═════ Excerpt provided ═════

First snowboard jump
In this episode we discuss how to master teeny jumps in the terrain park. We’ll cover the basics of popping, approach and landing your first small feature. If it’s your first time in the terrain park, be sure to check out Smart Style and always start small.
Although “Jump” means “acting to put ones self in the air,” many assume the feature will make them air-born without any extra work. While you will probably go in the air, you’ll have more control, style and height if you add a little pop. It’s a little like jumping on the bed. Just because the bed is bouncy, doesn’t mean that you will automatically fly in the air.
Step 1: Practice the pop standing still
A pop is a jump with equal weight on both feet. Try in on the flats. Get nice and low, like you are squatting, and quickly spring up. Both feet should come up off the snow at the same time. Add more height by bringing your knees to your chest in the air. Keep your arms quiet to prevent getting all scrambled up in the air.
Step 2: Practice the pop while riding
On a green run, go straight for a second, get nice and low, then spring up off a flat base. Try popping off your toe and heel edge. You don’t need very much edge…think of playing basketball, you don’t jump flat footed, you jump off the balls of your feet. By doing this, you may find you prefer one edge more than the other.
Step 3: Pop or ollie over stuff
Pop over stuff: piles of snow, sticks, pop off rollers—whatever you can find. Not only will you improve your popping, but you are practicing landing as well. If you’re this good at getting in the air without a jump, it’ll be that much easier when you’ve got a jump to help you.
Step 4: Find a small jump and inspect the park
Head to the beginner park and look for a jump with a take-off that is 6-18 inches high with little or no gap to the landing. Have a look at it, just to make sure the landing isn’t too icy.

═════

> **Problems to work on**
**1.** Translate this sentence from the snowboard jump guide into Spanish: "A pop is a jump with equal weight on both feet."
**2.** Write the next part of the snowboard jump guide, picking up after its final sentence.

═════ Extracted records ═════

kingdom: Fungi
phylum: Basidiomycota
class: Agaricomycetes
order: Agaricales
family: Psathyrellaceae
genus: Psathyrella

═════

> **Expected results**
**1.** Un pop es un salto con el mismo peso en ambos pies.

**2.**
Step 5: Learn the speed
Watch a few people hit the jump to get an idea of how fast you need to go. You want enough speed to make it to the landing; but not so much that you shoot over it. Take a run to gauge speed. Go the right speed but don’t hit the jump, turn off to the side instead. Once you know the right speed, go for it.
Step 6: Hit the jump
Crouch lower as you go up the take-off; keep your shoulders parallel to your board and your arms quiet.
Pop as your front foot reaches the lip of the jump to put yourself in the air.
Bring your knees up to your chest mid-air to add more height and style.
When you land, your board and body should be at the same angle as the landing. Touch down with the whole length of your board.
Get stable before you try to turn.
Often new riders get nervous approaching the jump and default to a heelside turn mid-way up the take-off. If you find yourself turning to face downhill in the air, or landing on your heel side edge, try taking off on your toe edge instead. This will help you stay balanced and calm.
I hope we’ve shown you the thrill of jumping, and that you don’t need massive jumps or professional parks to get air born. Like anything else, start small and work your way up.
Next step: Introduction to the Halfpipe, Snowboard Grab (coming soon)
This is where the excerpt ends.